+++ Data for the task +++

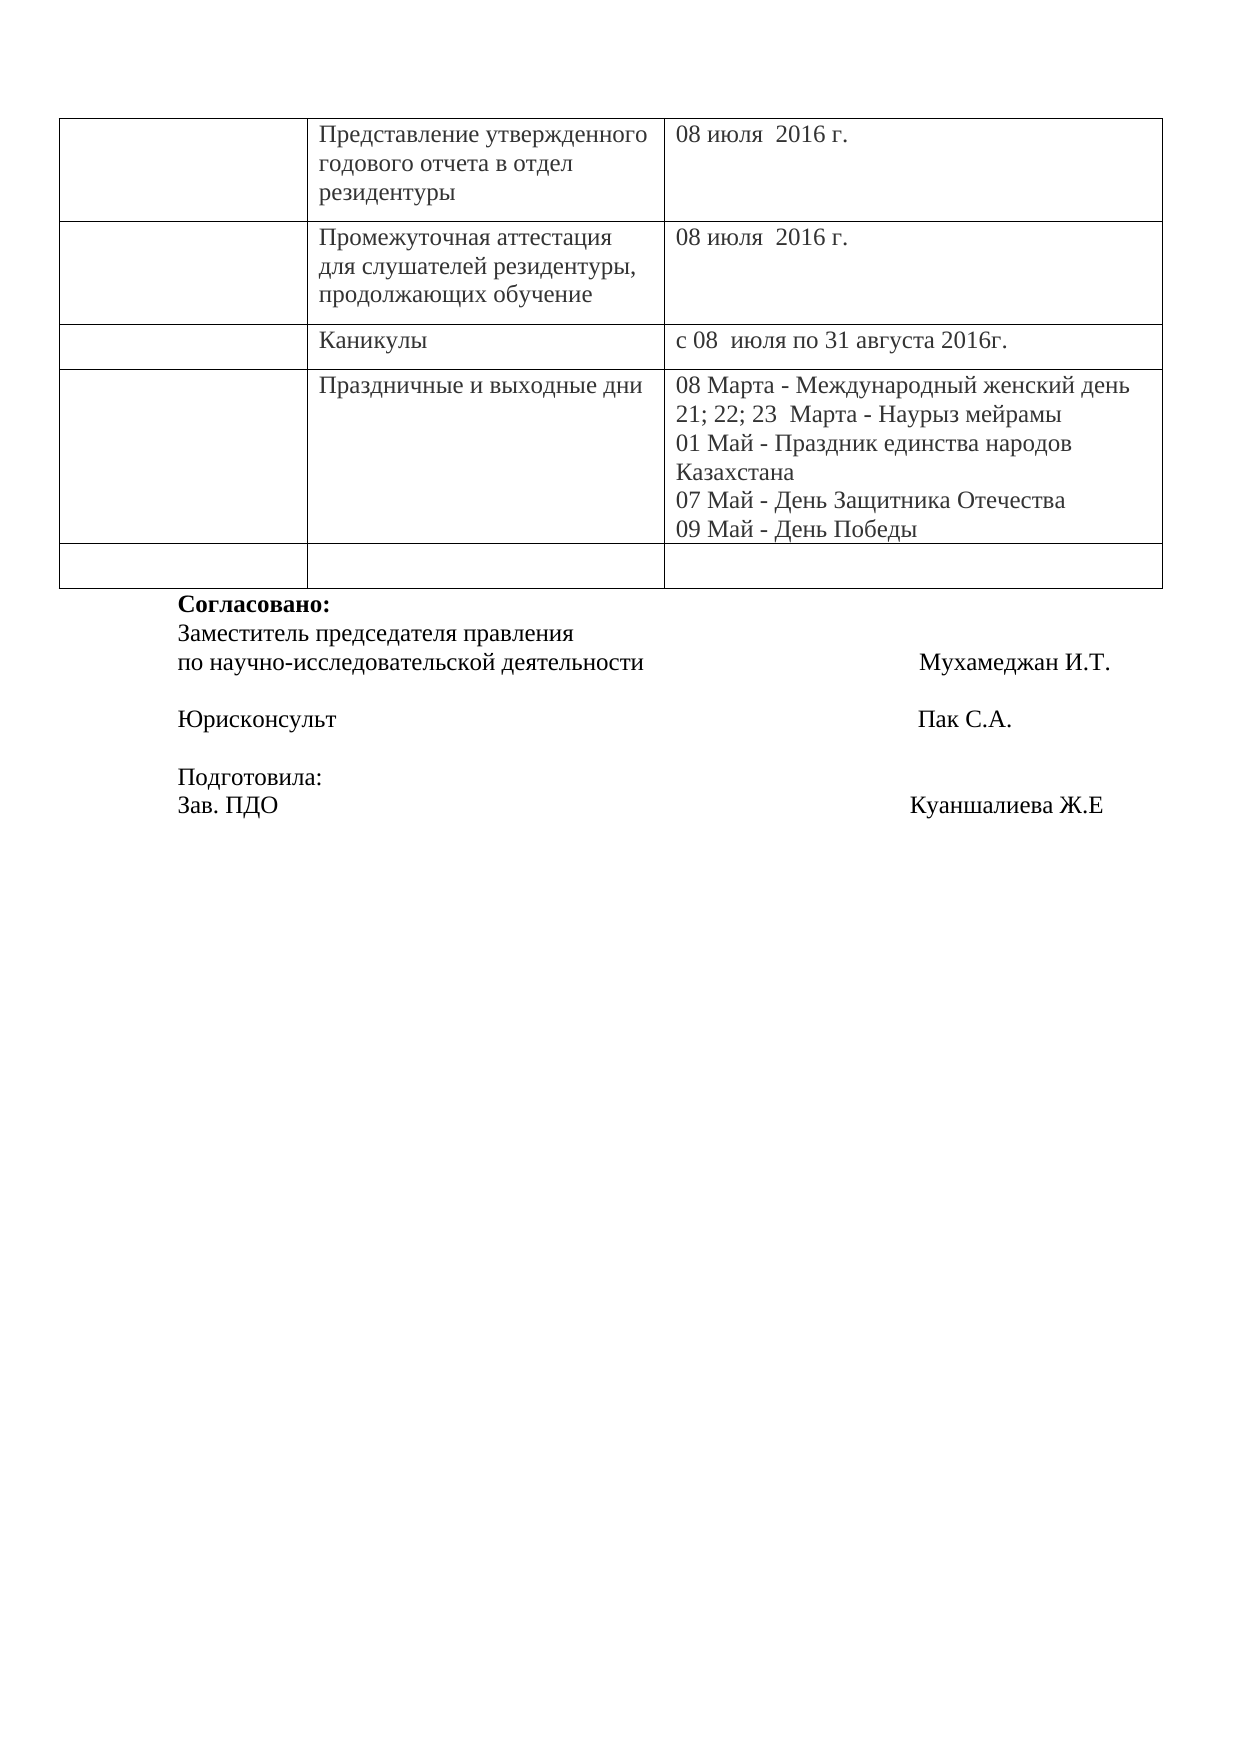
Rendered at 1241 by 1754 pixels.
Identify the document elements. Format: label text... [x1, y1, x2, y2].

table_cell [60, 370, 307, 543]
text Зав. ПДО Куаншалиева Ж.Е [177, 791, 1152, 819]
table_cell 08 июля 2016 г. [665, 119, 1162, 221]
table_cell 08 Марта - Международный женский день 21; 22; 23 Марта - Наурыз мейрамы 01 Май - Праздник единства народов Казахстана 07 Май - День Защитника Отечества 09 Май - День Победы [665, 370, 1162, 543]
table_cell [60, 119, 307, 221]
text Юрисконсульт Пак С.А. [177, 704, 1152, 733]
table_cell Промежуточная аттестация для слушателей резидентуры, продолжающих обучение [308, 222, 664, 324]
text Подготовила: [177, 762, 1152, 791]
text Заместитель председателя правления [177, 618, 1152, 647]
table_cell [308, 544, 664, 588]
table_cell Представление утвержденного годового отчета в отдел резидентуры [308, 119, 664, 221]
table_cell с 08 июля по 31 августа 2016г. [665, 325, 1162, 369]
table_cell [60, 544, 307, 588]
table_cell [665, 544, 1162, 588]
table_cell Каникулы [308, 325, 664, 369]
table_cell 08 июля 2016 г. [665, 222, 1162, 324]
text по научно-исследовательской деятельности Мухамеджан И.Т. [177, 647, 1152, 676]
table_cell [60, 325, 307, 369]
table_cell Праздничные и выходные дни [308, 370, 664, 543]
text Согласовано: [177, 589, 1152, 618]
table_cell [60, 222, 307, 324]
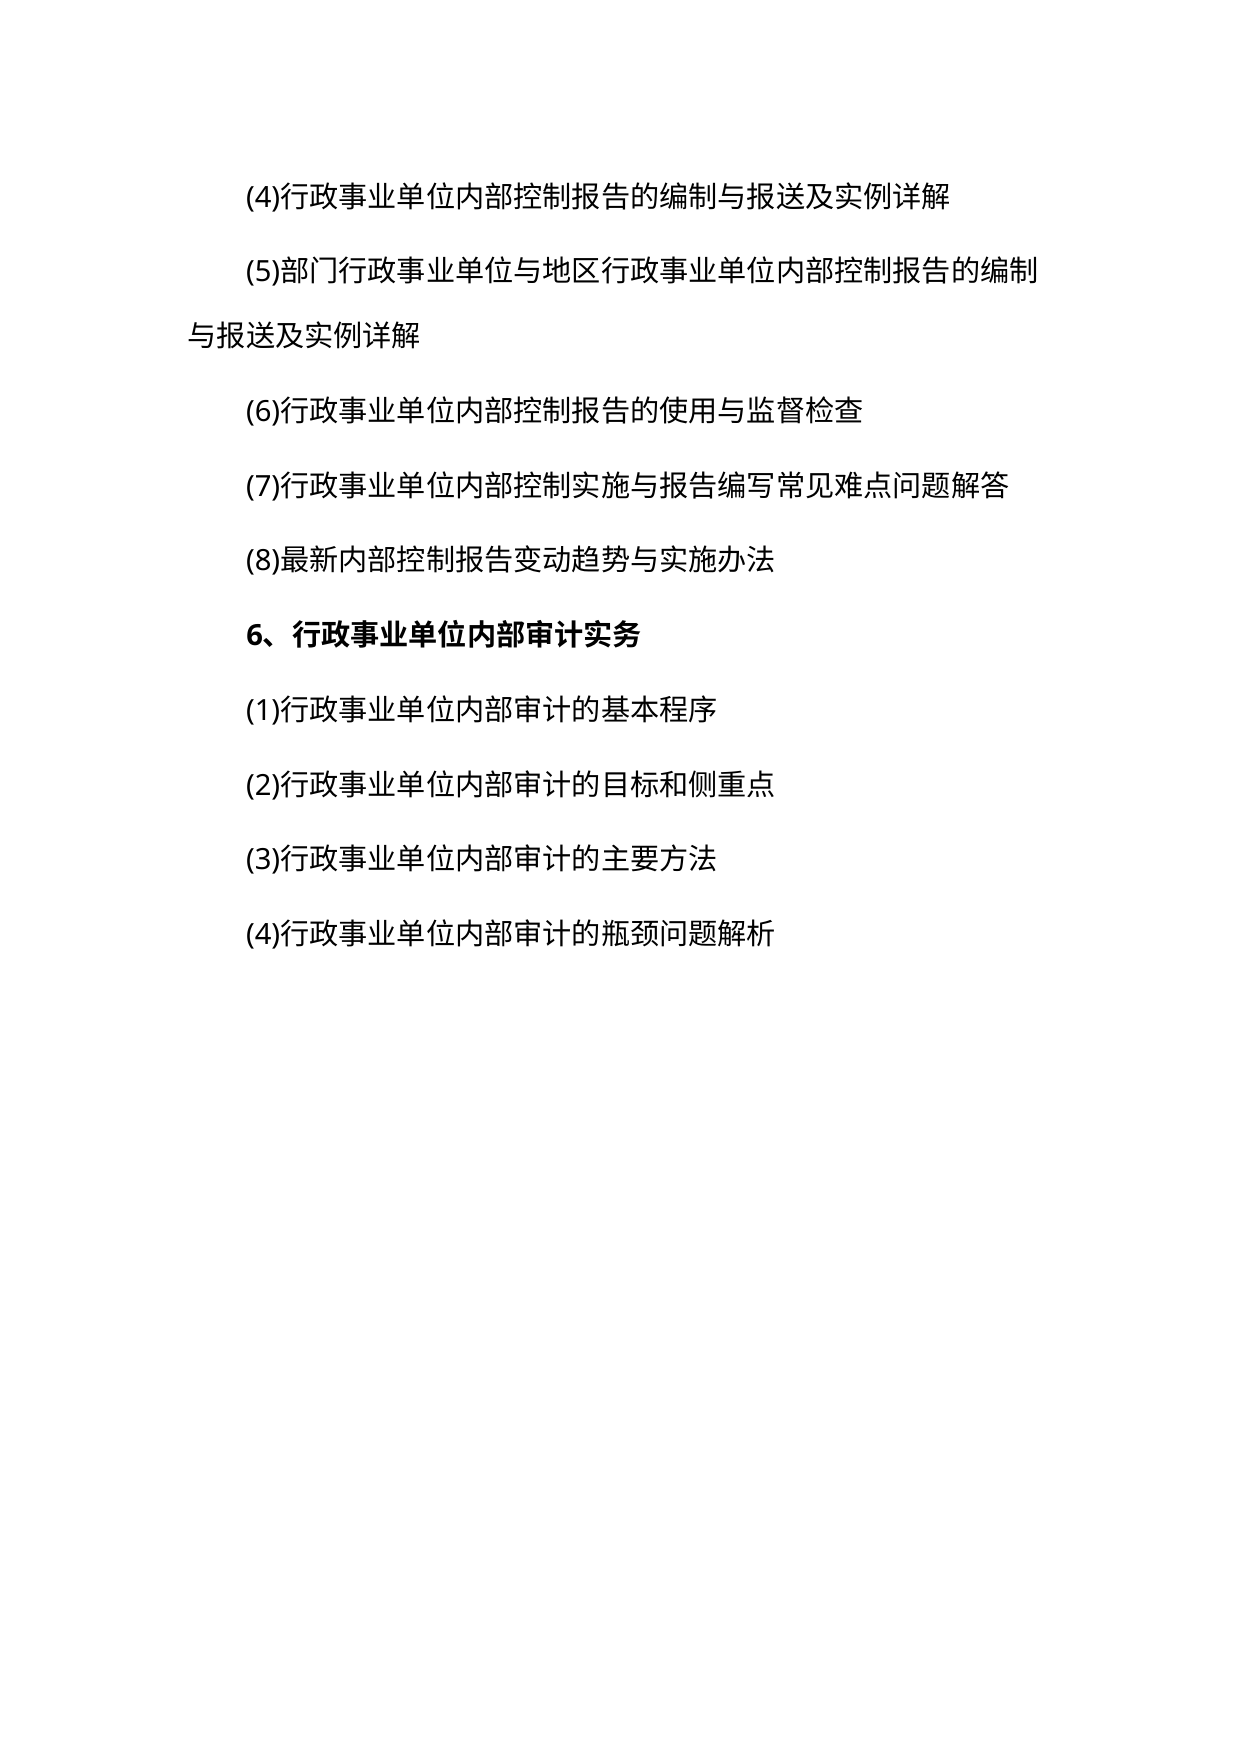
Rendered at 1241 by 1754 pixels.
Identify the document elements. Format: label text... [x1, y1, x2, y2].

text (4)行政事业单位内部控制报告的编制与报送及实例详解 [187, 162, 1053, 227]
text (6)行政事业单位内部控制报告的使用与监督检查 [187, 376, 1053, 441]
text (4)行政事业单位内部审计的瓶颈问题解析 [187, 899, 1053, 964]
text (2)行政事业单位内部审计的目标和侧重点 [187, 750, 1053, 815]
text (1)行政事业单位内部审计的基本程序 [187, 675, 1053, 740]
text 6、行政事业单位内部审计实务 [187, 600, 1053, 665]
text (3)行政事业单位内部审计的主要方法 [187, 824, 1053, 889]
text (8)最新内部控制报告变动趋势与实施办法 [187, 526, 1053, 591]
text (5)部门行政事业单位与地区行政事业单位内部控制报告的编制与报送及实例详解 [187, 237, 1053, 367]
text (7)行政事业单位内部控制实施与报告编写常见难点问题解答 [187, 451, 1053, 516]
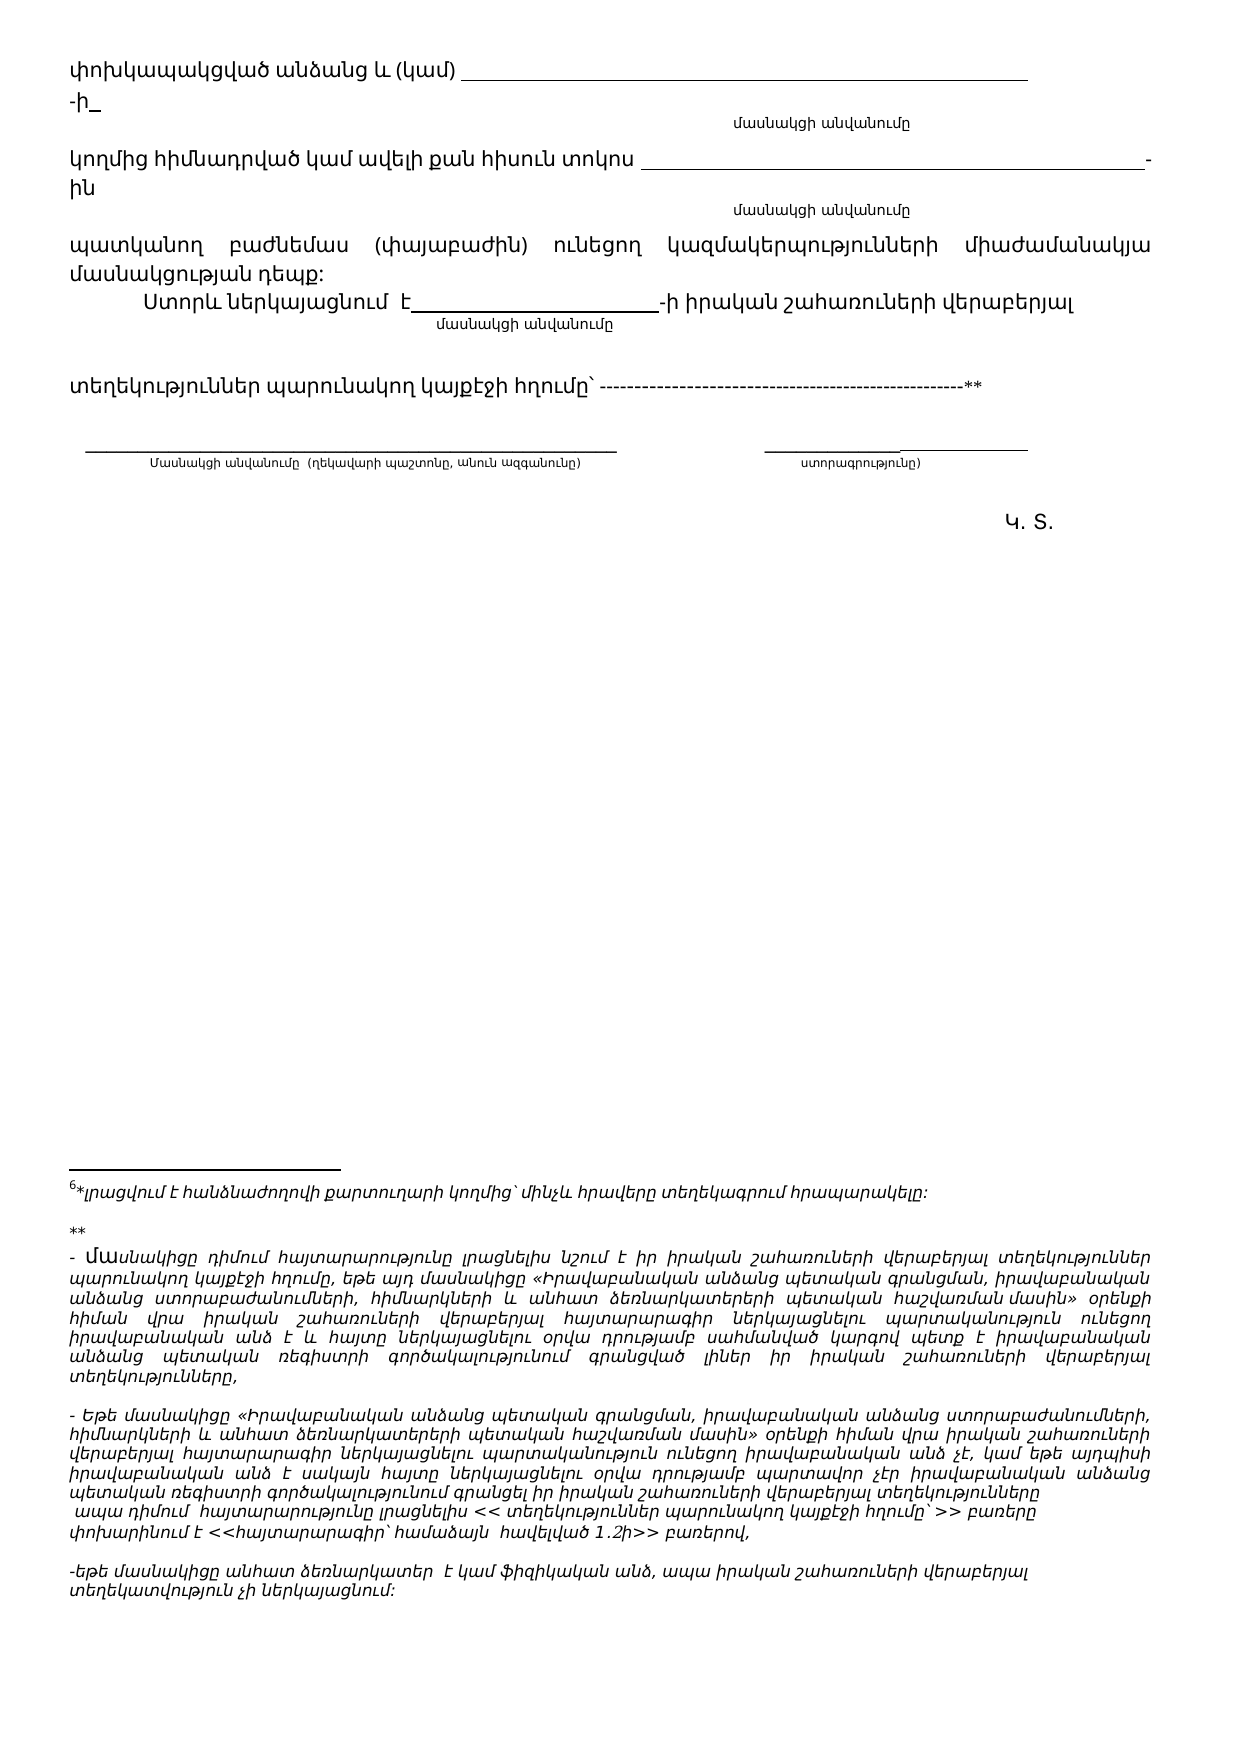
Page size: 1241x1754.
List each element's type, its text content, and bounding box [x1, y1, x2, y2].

+++

Activity » Only the lines from the one containing "Page size: 1241x1754." through the last line of the records are to be set down, exactly as they appear.

Exercise solution »
Page size: 1241x1754.
List each element's type, its text content, and bounding box [x1, y1, x2, y2].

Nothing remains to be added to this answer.